Wassim Mukdad says he felt relieved after testifying in August 2020. He describes his testimony about being held at Branch 251 in 2011 to NPR.
“It’s a horrible experience. Lack of food, lack of medicine, I remember clearly that some have to stand up most of the night for others to sleep,” Mukdad says. “They hit us on the street and with their fists, with their feet. The whole interrogation took place in Branch 251 and it was always accompanied with active torture, as if you are now in hell.”
And as he testified, the man Mukdad says ordered his abuse — Raslan — sat just a few feet away in the courtroom.
“It’s not easy, personally, to share your bad experiences on a public stage,” Mukdad says, “but this is the first step in a long way towards justice.”
It’s been almost five years since Mukdad fled Syria to start his life again. Now in Berlin, he has learned the language, got married and launched a career playing Syrian music on a stringed instrument called the oud.
He never told anyone in prison he’s a musician, he says, so they wouldn’t hurt his hands.
Mukdad insists it is crucial for survivors to find the courage to testify in court. “The solution is not to be more afraid. The solution is to face it more with more determination,” he says.

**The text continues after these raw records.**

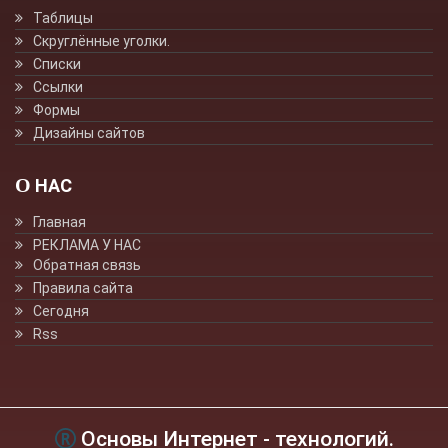
Таблицы
Скруглённые уголки.
Списки
Ссылки
Формы
Дизайны сайтов
О НАС
Главная
РЕКЛАМА У НАС
Обратная связь
Правила сайта
Сегодня
Rss
Основы Интернет - технологий.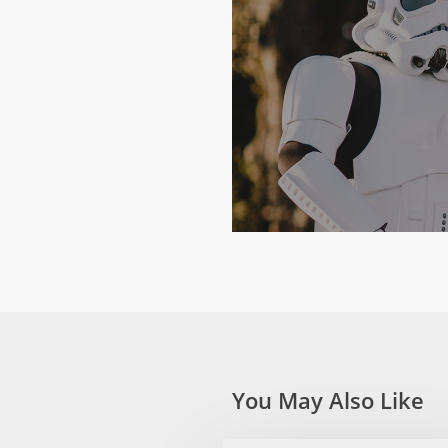
You May Also Like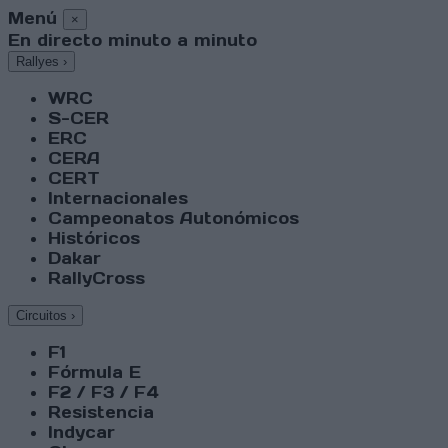
Menú
×
En directo minuto a minuto
Rallyes
›
WRC
S-CER
ERC
CERA
CERT
Internacionales
Campeonatos Autonómicos
Históricos
Dakar
RallyCross
Circuitos
›
F1
Fórmula E
F2 / F3 / F4
Resistencia
Indycar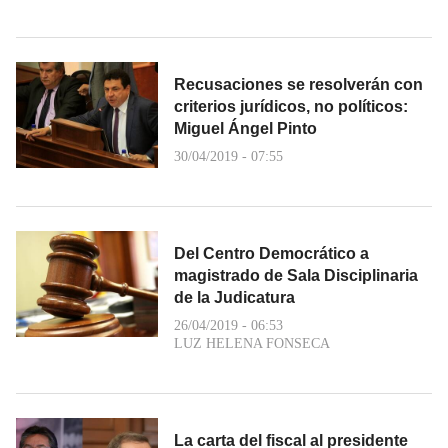
Recusaciones se resolverán con
criterios jurídicos, no políticos:
Miguel Ángel Pinto
30/04/2019 - 07:55
Del Centro Democrático a
magistrado de Sala Disciplinaria
de la Judicatura
26/04/2019 - 06:53
LUZ HELENA FONSECA
La carta del fiscal al presidente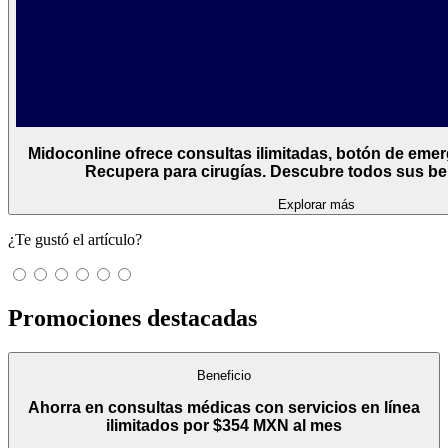
Midoconline ofrece consultas ilimitadas, botón de eme
Recupera para cirugías. Descubre todos sus ben
Explorar más
¿Te gustó el artículo?
Promociones destacadas
Beneficio
Ahorra en consultas médicas con servicios en línea
ilimitados por $354 MXN al mes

This way, they can send a message back to Damascus: “It’s a very direct message that your crimes are not going to pass unpunished,” he says.
Mukdad is gratified Germany is setting an example — even a man accused of horrific crimes gets due process.
“I was a little bit angry, but I was also proud that Anwar Raslan is now in a fair trial and his dignity is saved,” Mukdad says. “In contrast to what he did where we were suffering unbearable conditions of torture under his watch.”
A verdict is expected later this year.